Texte fourni –
------
À l’heure où les débats sur le bitcoin s’intensifient, la Suède semble s’afficher comme pionnier sur ce point. Billets et pièces s’effacent dans la société, laissant place à de nouveaux systèmes de paiement.

payment digital via swish en suèdepayment digital via swish en suède
Paiement par Swish - Crédits : Lieselotte van der Meijs/imagebank.sweden.se
Écrit par Hugo Messina
Publié le 3 juillet 2023, mis à jour le 4 juillet 2023

Point historique sur la monnaie en Suède

Depuis la fin du 19ème siècle, le royaume utilise la couronne, krona, qui est venue remplacer le riksdaler. Comme ses voisins scandinaves, sauf la Finlande, les Suédois ont refusé l’euro par référendum lors de sa mise en place dans l’Union Européenne. D’années en années, les sondages semblent souligner une tendance de la majorité des habitants à vouloir conserver la couronne, symbole du pouvoir souverain du pays.

Théoriquement, la couronne suédoise se divise en pièces et billets comme la plupart des monnaies dans le monde. Mais une large baisse de leur présence sur l’ensemble du territoire se fait ressentir depuis quelques années. Par exemple, la Sveriges Riksbank, Banque Centrale suédoise, annonçait en 2018  que les billets en circulation ne représentaient plus que 1% du PIB.

Comme en France, l’utilisation déclinante des pièces a conduit à ne plus frapper que les pièces de 1, 2 et 5 couronnes depuis 2016, et démonétiser les autres depuis 1972.
------
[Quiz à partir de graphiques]
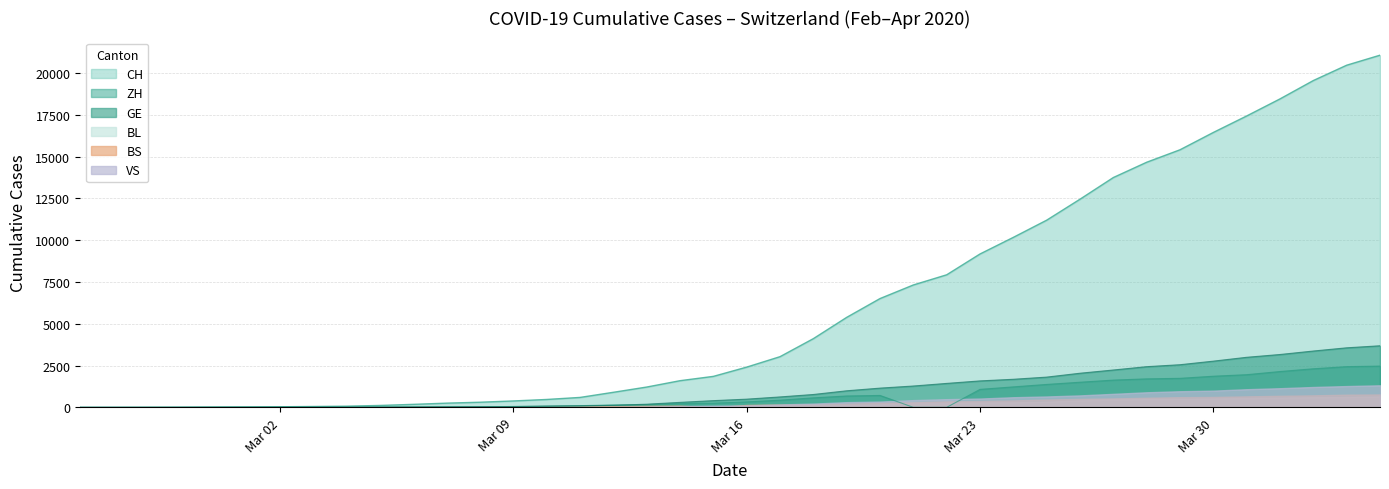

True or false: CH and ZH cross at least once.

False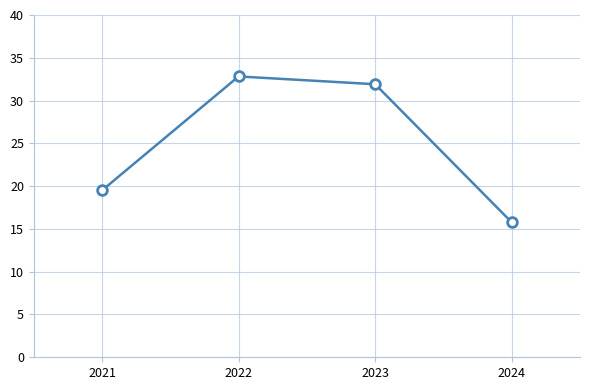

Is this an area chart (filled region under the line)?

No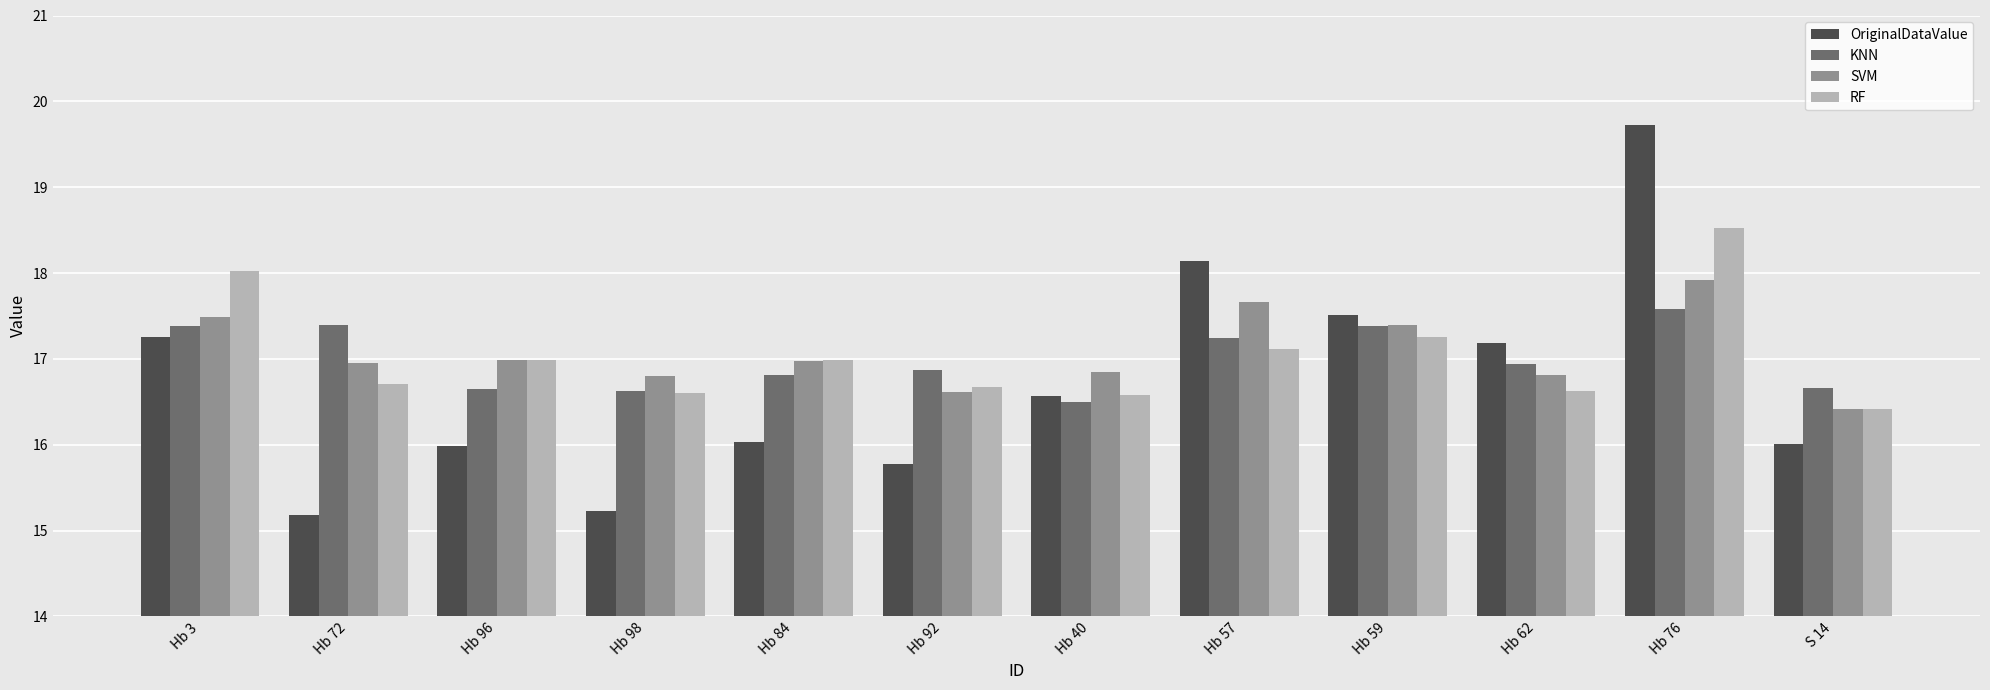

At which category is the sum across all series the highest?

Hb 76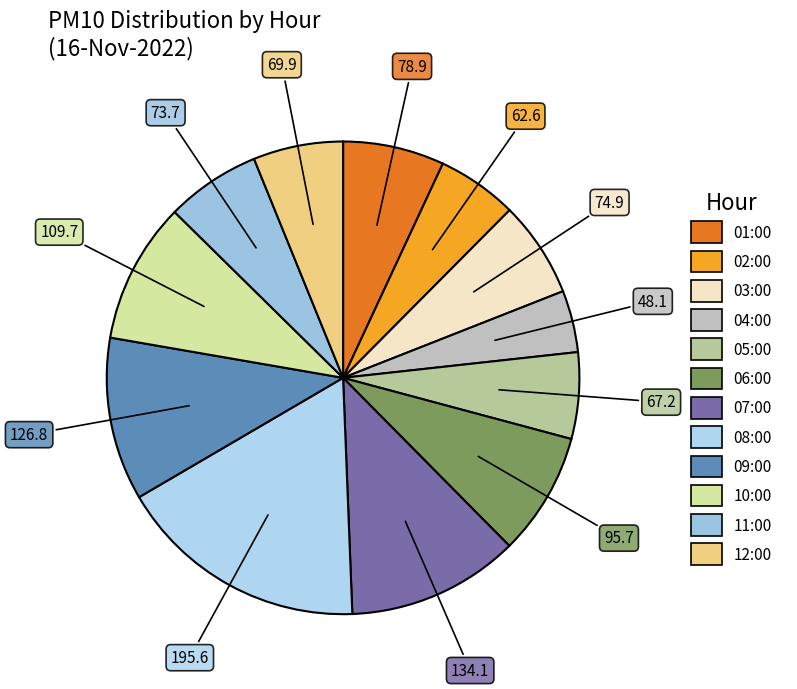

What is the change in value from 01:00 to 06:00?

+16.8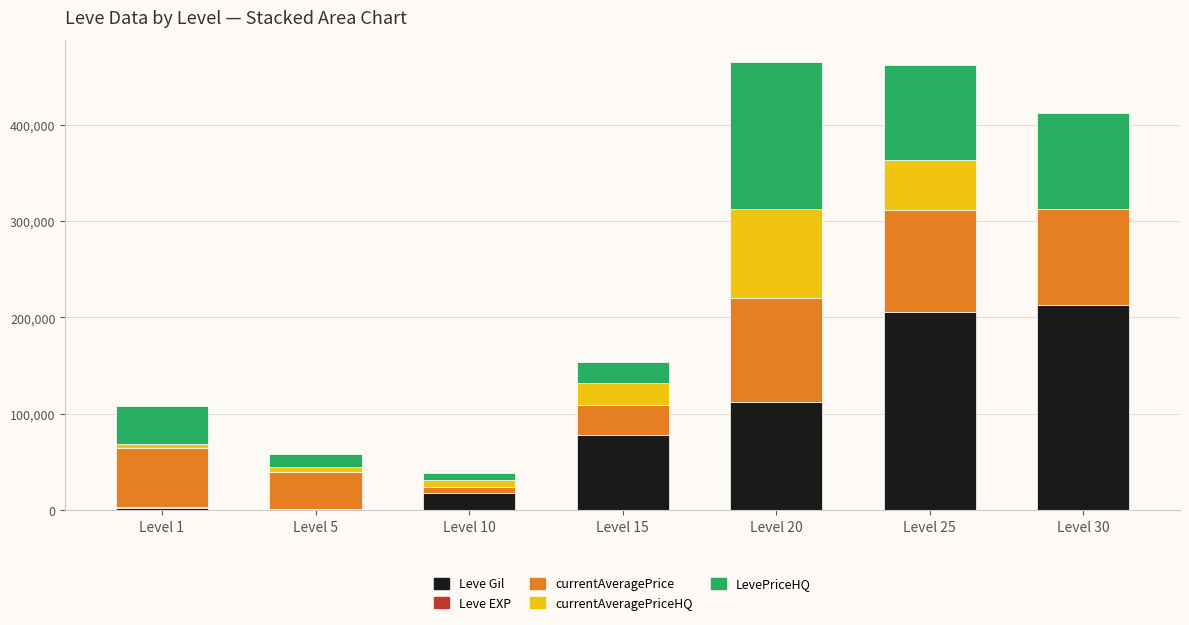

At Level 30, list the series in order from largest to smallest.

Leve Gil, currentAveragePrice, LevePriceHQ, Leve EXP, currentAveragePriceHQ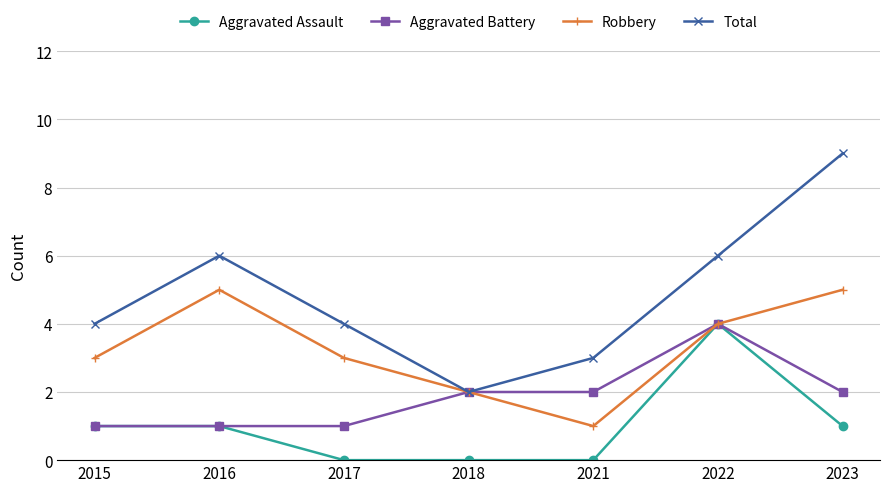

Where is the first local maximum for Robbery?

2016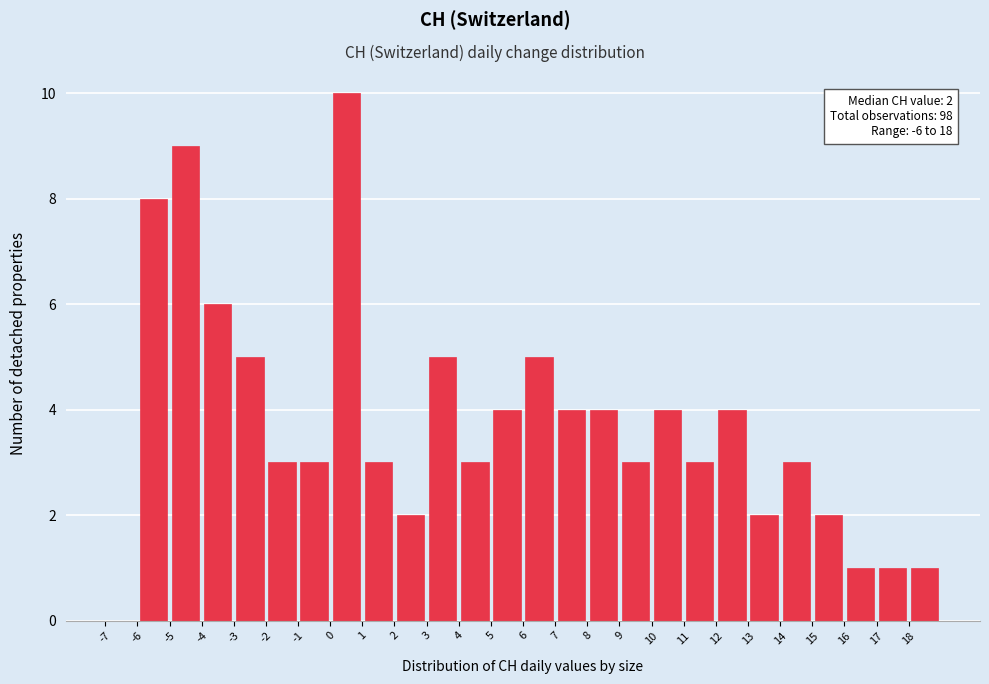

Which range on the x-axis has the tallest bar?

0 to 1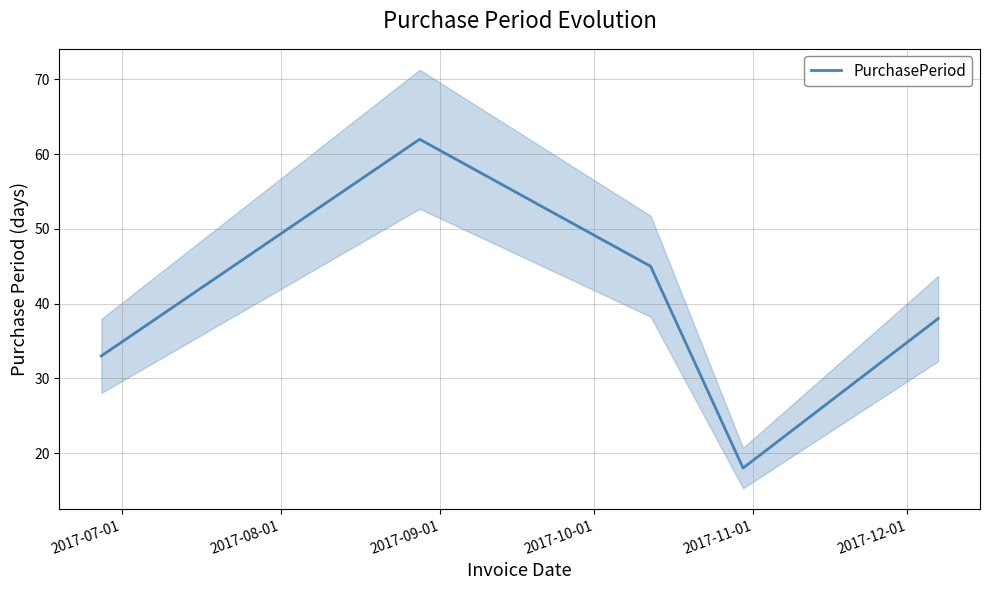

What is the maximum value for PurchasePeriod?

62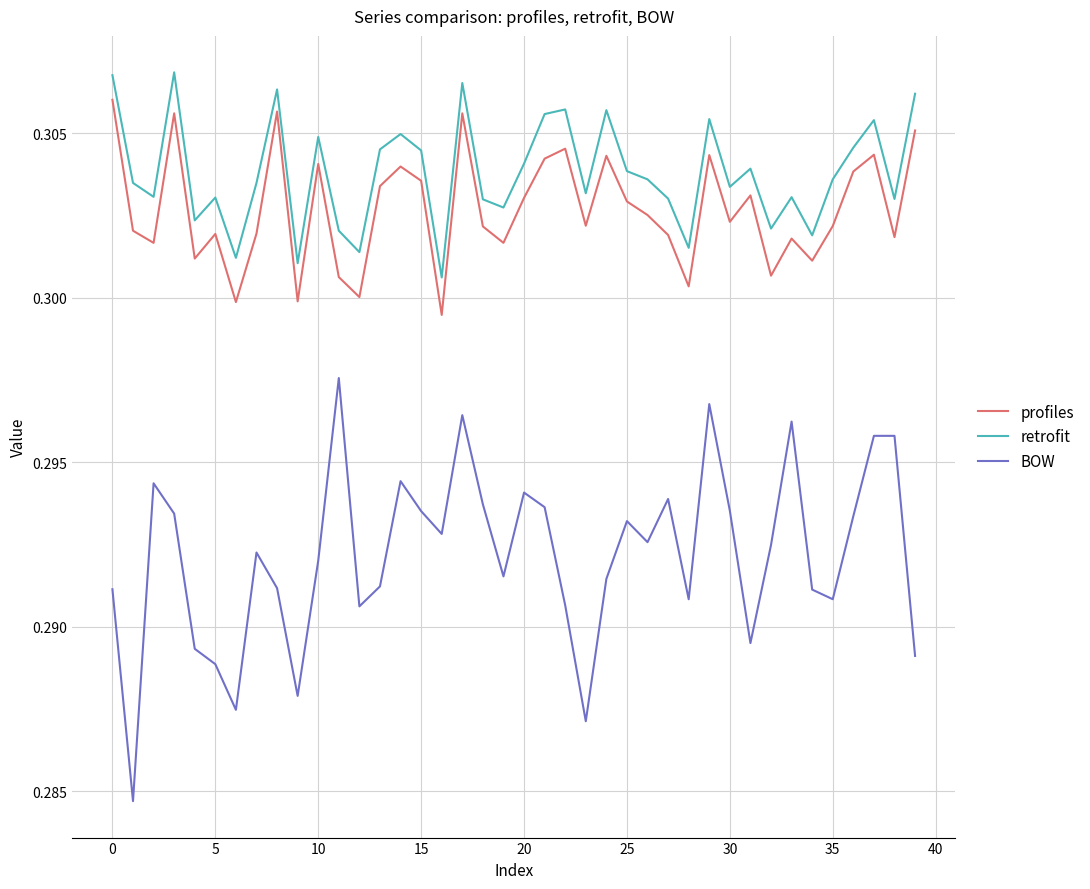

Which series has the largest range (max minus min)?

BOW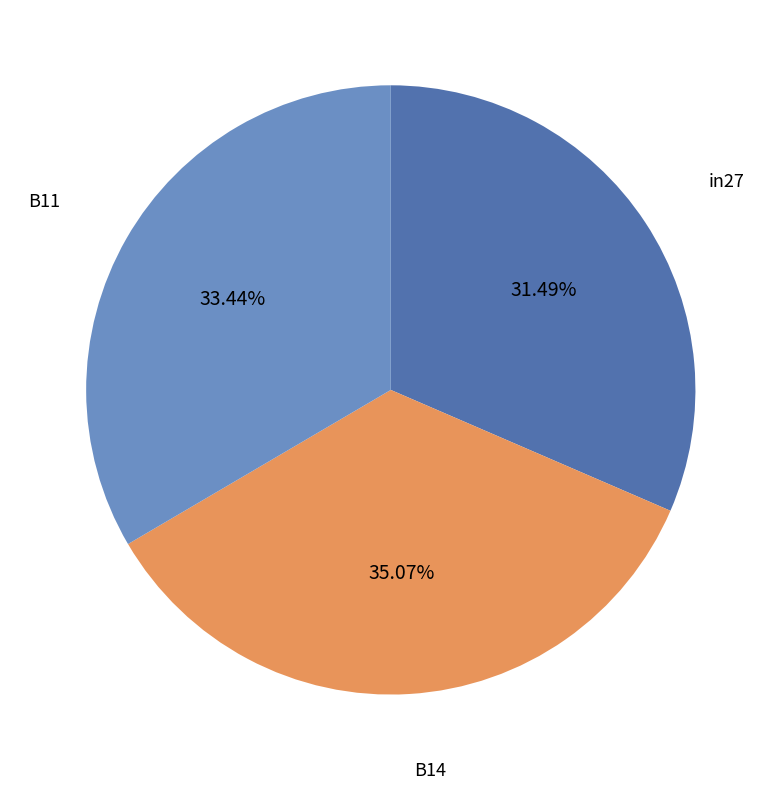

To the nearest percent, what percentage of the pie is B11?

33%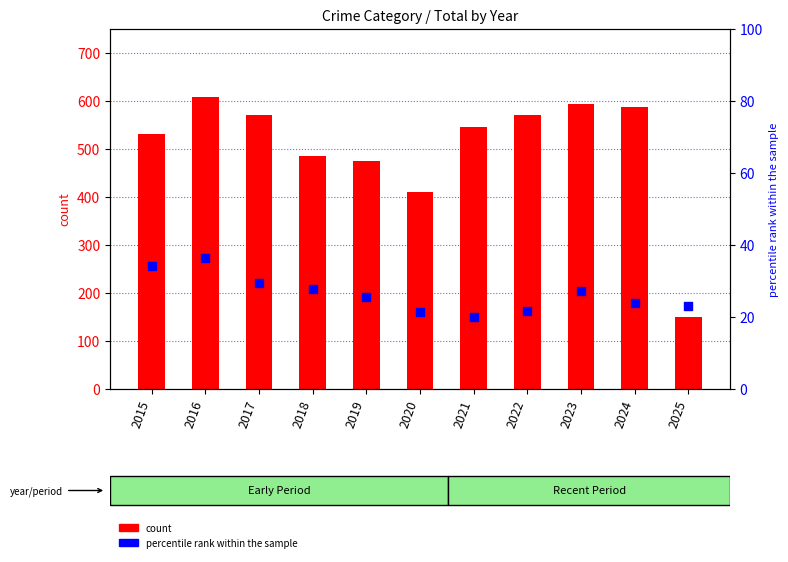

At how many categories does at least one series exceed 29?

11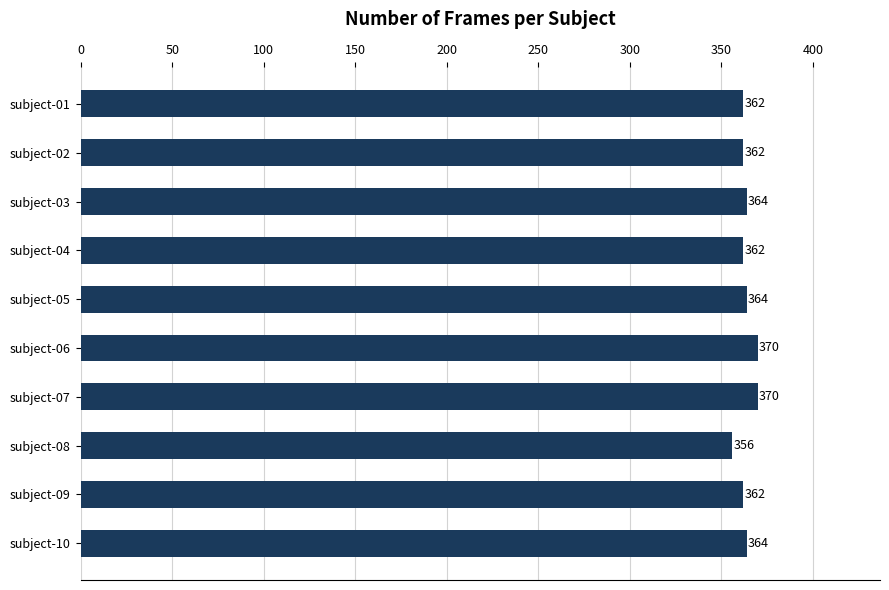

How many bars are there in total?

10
------
Tâches à faire –
a – Restituez mot pour mot le passage de l'article sur la monnaie suédoise, de "Point historique sur" à "souverain du pays.".
b – Écrivez la suite de l'article sur le recul de l'argent liquide en Suède.

Réponses par tâche –
a –
Point historique sur la monnaie en Suède

Depuis la fin du 19ème siècle, le royaume utilise la couronne, krona, qui est venue remplacer le riksdaler. Comme ses voisins scandinaves, sauf la Finlande, les Suédois ont refusé l’euro par référendum lors de sa mise en place dans l’Union Européenne. D’années en années, les sondages semblent souligner une tendance de la majorité des habitants à vouloir conserver la couronne, symbole du pouvoir souverain du pays.

b –
Concernant les billets, leur usage est plus courant. Depuis 2016, les sommes en circulation sont de 20, 50, 100, 200, 500 et 1 000 couronnes. Ces nouveaux billets, dont le design a été créé par Göran Österlund, représentent d’un côté de grandes figures du pays, comme Greta Garbo ou Astrid Lindgren, et de l’autre chacune des régions.

 

La monnaie « invisible », nouvelle tendance ?

C’est un des premiers conseils qu’un local vous dira : ne pas encombrer son porte-monnaie en arrivant en Suède. En effet, la couronne physique est de moins en moins monnaie courante. Une majorité écrasante des commerces, restaurants, et autres lieux d’échanges se sont adaptés aux nouvelles mœurs. Selon les données de la Banque Centrale de Suède, quatre transactions sur cinq seraient réalisées par carte.

Il en va de même pour les réseaux de transports publics. Depuis peu, en plus de pouvoir régler directement par carte bleue sans contact, il est possible d’acheter son ticket via une application sur son téléphone, et de simplement scanner un QR Code pour entrer dans le métro ou le bus.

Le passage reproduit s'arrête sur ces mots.